Então, em espectro segue quem ali nasce
e se adianta em leveza,
inspira a sua imaginação.
Pedras não leva, mas o profundo sim.
Sábio dá a outra face e os muros não eleva
mas, leva bilhas, colhe águas, renasce
lava os olhos
e enxerga em tudo navegação
por dentro dos segredos trancados , no esquecimento das lágrimas,
no chão.
Mas seu ar é singela excelência
sabe a quem molhar o rosto e enxugar a face, secar o dessassosêgo
como se maravilhas transpirasse.
Sua mestria é mansa, a vida - a escola,
o coração - sua classe, sua dança
Não parece que morreu e sim que nasce
apenas ali deitado
como um corpo de nuvens à flutuar
e apenas ali descansasse.
ilustração de Gustavo Doré
Mas não morreu
trocou de lugar com Gabriel
a tocar em alguma orquestra lá em cima
e as pombas do Espírito ensina
como devem ser todas as pombas.
E desarruma a mala de Nossa Senhora
joga as meias da alma fora, colore as nuvens com aroma de rosa
e lambuza de mel a aurora
picha os dourados dos mantos dos santos com spray invisível
para que os embasse
e só a luz de suas auras de brillho nos ofuscasse
de par em par, abre todas as janela do céu
conta à Deus suas piadas de tabacaria
e O beija na bôca.
Sente que Lisboa não vê ainda o sol
e sua alma se espalha, tudo ilumina bela e louca.

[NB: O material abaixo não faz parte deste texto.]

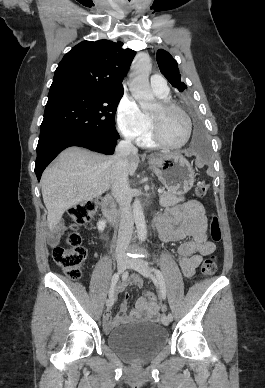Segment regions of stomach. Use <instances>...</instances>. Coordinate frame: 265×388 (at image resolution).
Wrapping results in <instances>:
<instances>
[{
    "label": "stomach",
    "instance_id": "0dacf381",
    "mask_svg": "<svg viewBox=\"0 0 265 388\" xmlns=\"http://www.w3.org/2000/svg\"><path fill=\"white\" fill-rule=\"evenodd\" d=\"M149 165L169 192L180 195L192 188L194 170L182 155H152Z\"/></svg>",
    "mask_w": 265,
    "mask_h": 388
}]
</instances>
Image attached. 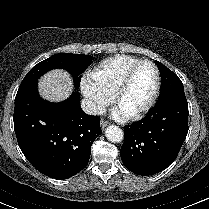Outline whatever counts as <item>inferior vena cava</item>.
<instances>
[{
	"label": "inferior vena cava",
	"instance_id": "inferior-vena-cava-1",
	"mask_svg": "<svg viewBox=\"0 0 209 209\" xmlns=\"http://www.w3.org/2000/svg\"><path fill=\"white\" fill-rule=\"evenodd\" d=\"M82 110L89 115H103L106 113V108L102 103L95 102L89 99L81 101Z\"/></svg>",
	"mask_w": 209,
	"mask_h": 209
}]
</instances>
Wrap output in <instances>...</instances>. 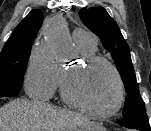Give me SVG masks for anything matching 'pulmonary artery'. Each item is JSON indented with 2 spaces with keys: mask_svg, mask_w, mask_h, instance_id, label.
I'll return each mask as SVG.
<instances>
[{
  "mask_svg": "<svg viewBox=\"0 0 151 131\" xmlns=\"http://www.w3.org/2000/svg\"><path fill=\"white\" fill-rule=\"evenodd\" d=\"M73 39L76 43H82L90 46L96 45V37L88 31L83 29H76L73 32Z\"/></svg>",
  "mask_w": 151,
  "mask_h": 131,
  "instance_id": "obj_1",
  "label": "pulmonary artery"
}]
</instances>
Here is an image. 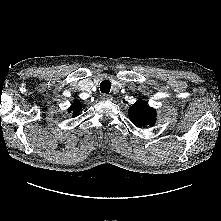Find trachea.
<instances>
[{"label": "trachea", "instance_id": "obj_1", "mask_svg": "<svg viewBox=\"0 0 221 221\" xmlns=\"http://www.w3.org/2000/svg\"><path fill=\"white\" fill-rule=\"evenodd\" d=\"M111 89V83L108 80H104L100 83V91L102 93H106L108 94L110 92Z\"/></svg>", "mask_w": 221, "mask_h": 221}]
</instances>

Os inconformados serão sempre os inconformados
mas, os outros não, percebem a metafísica.
Porém, o inconformados insistem, são até o fim os inconformados
não contam redemoinhos, não sujam as pontas dos dedos com doce
não vêem que o mestre incorrupto e morto está
sorrindo e sentado na porta do Além
a pensar porque o mundo lá embaixo
é do céu um pequenino e ázigo trem
brinquedo tolo e colorido para sempre em eterna infância
que quando não quebra
apita e faz soltar fumaça
pelo nariz de alguém.
À Fernando Pessoa
que diz-se
que foi achado intocado, perfeito
quando aberto seu túmulo.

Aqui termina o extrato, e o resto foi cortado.